Répondant à un appel lancé par Témoignage chrétien, le groupe socialiste au Sénat va formellement demander la création d’une commission d’enquête sur les crimes de pédophilie dans l’Eglise, mardi 9 octobre. Patrick Kanner, chef de file des sénateurs socialistes, en formalisera la demande par courrier dans la journée, a-t-il affirmé au Monde.

Le 30 septembre, l’hebdomadaire catholique lançait une pétition pour demander aux parlementaires de « faire toute la transparence sur les crimes de pédophilie et leur dissimulation dans l’Eglise catholique ». Dans ce texte, les signataires estimaient qu’il appartenait à une commission d’enquête de s’y atteler, car « seule une commission parlementaire a le pouvoir de faire la lumière sur le passé pour éviter qu’il ne se reproduise, en exigeant la communication des archives diocésaines, en interrogeant les acteurs, et en communiquant à la justice les faits dont celle-ci n’aurait pas eu connaissance ».

Parmi les premiers signataires de cet appel figuraient notamment deux sénatrices socialistes : l’ancienne ministre des familles, de l’enfance et des droits des femmes Laurence Rossignol et Marie-Pierre de la Gontrie.

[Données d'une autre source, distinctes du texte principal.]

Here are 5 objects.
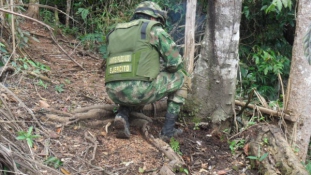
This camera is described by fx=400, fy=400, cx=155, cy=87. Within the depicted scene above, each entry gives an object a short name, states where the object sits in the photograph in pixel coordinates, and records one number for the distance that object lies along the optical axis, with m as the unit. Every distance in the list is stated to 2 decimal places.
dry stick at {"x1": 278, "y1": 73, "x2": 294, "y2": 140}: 4.69
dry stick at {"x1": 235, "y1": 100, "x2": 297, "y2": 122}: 4.75
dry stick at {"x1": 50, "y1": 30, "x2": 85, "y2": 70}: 6.72
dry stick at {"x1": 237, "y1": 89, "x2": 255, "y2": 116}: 4.47
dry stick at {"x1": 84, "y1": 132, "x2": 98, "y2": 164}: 3.97
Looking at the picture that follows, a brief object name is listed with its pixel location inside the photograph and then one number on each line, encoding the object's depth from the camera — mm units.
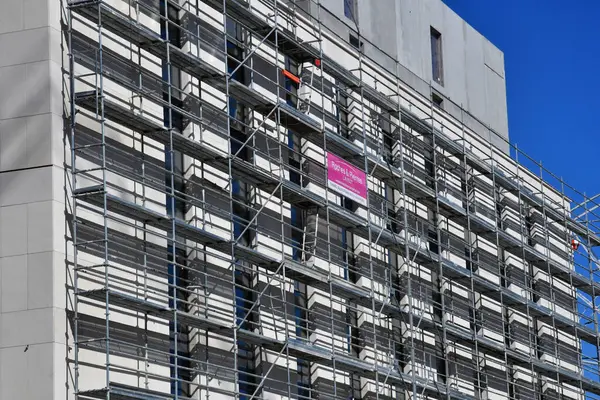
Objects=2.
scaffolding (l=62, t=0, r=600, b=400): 27828
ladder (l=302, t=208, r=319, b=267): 34531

Le sujet avait rebondi dans un premier temps à l’Assemblée nationale. Egalement signataire de la pétition, la chef de file des députés socialistes, Valérie Rabault, avait demandé à Richard Ferrand, président de l’institution issu des rangs de Le République en marche, de donner suite à cet appel. Il y avait opposé une fin de non-recevoir. « Que ceux qui lancent ces idées s’en saisissent jusqu’au bout et les mènent jusqu’à leur terme », avait-il lancé invitant les socialistes à utiliser leur « droit de tirage » qui leur permet une fois par an de lancer une commission d’enquête.

« Droit de tirage »

Mais les députés socialistes n’étaient pas unanimes à l’idée d’utiliser ce pouvoir qui ne leur revient qu’une fois par an. Le sujet a donc rebondi au Sénat. Au palais du Luxembourg non plus, l’institution n’a pas souhaité porter elle-même le sujet. Les sénateurs socialistes utiliseront donc leur « droit de tirage » sur ce projet de commission d’enquête portant « sur le traitement des abus sexuels sur mineurs et faits de pédocriminalité commis dans une relation d’autorité au sein de l’Eglise catholique en France », ont-ils décidé.

Le processus n’est toutefois pas clos. La ministre de la justice, Nicole Belloubet, devra dans un premier temps donner son accord. Une commission d’enquête ne peut, en effet, pas travailler sur des faits qui font l’objet de poursuites judiciaires en cours. C’est la raison pour laquelle, dans le cadre de la commission de l’affaire Alexandre Benalla, l’ancien chargé de mission de l’Elysée n’avait pu être interrogé par les sénateurs sur les violences qu’il avait commises place de la Contrescarpe à Paris le 1er-Mai. Si elle voit le jour, la commission d’enquête sur la pédophilie dans l’Eglise ne pourra donc pas aborder des cas actuellement instruits par la justice. « Nous n’enquêterons pas sur les faits, mais sur les dispositifs qui ont permis que des crimes pédophiles ont pu être étouffés par une partie de la hiérarchie de l’Eglise », précise auprès du Monde Patrick Kanner, président du groupe socialiste au Sénat.

La droite et le centre peuvent s’y opposer

Une fois les limites posées par la garde des sceaux, la commission des lois au palais du Luxembourg aura à son tour à se prononcer sur le dessein des socialistes. C’est là que peut résider un ultime obstacle. Dans cette commission siègent en majorité des sénateurs Les Républicains, peu allants quant au projet de Témoignage chrétien. Les centristes eux aussi ont exprimé des réserves. « A titre personnel, je ne pense pas qu’il appartienne au Parlement de s’engager dans une commission d’enquête sur le fonctionnement de l’Eglise catholique. Si on commence à s’ingérer dans les fonctionnements des cultes et de leur organisation, on ne va pas en sortir », a ainsi prévenu le sénateur centriste Hervé Marseille sur Public Sénat.

Ces oppositions politiques pourraient-elles se mettre en travers du chemin des socialistes ? « Les catholiques sont extrêmement favorables à cette démarche », insiste M. Kanner. A l’appui de son argument, le sondage publié dans Le Parisien mardi 9 octobre, affirmant que 87 % des catholiques et même 90 % des pratiquants soutiennent l’initiative de Témoignage chrétien. Si, en général, au nom des droits de l’opposition, les créations de commission d’enquête ne sont pas rejetées, un bras de fer politique devrait néanmoins s’engager dans les couloirs du Sénat ces prochains jours pour que le projet aboutisse.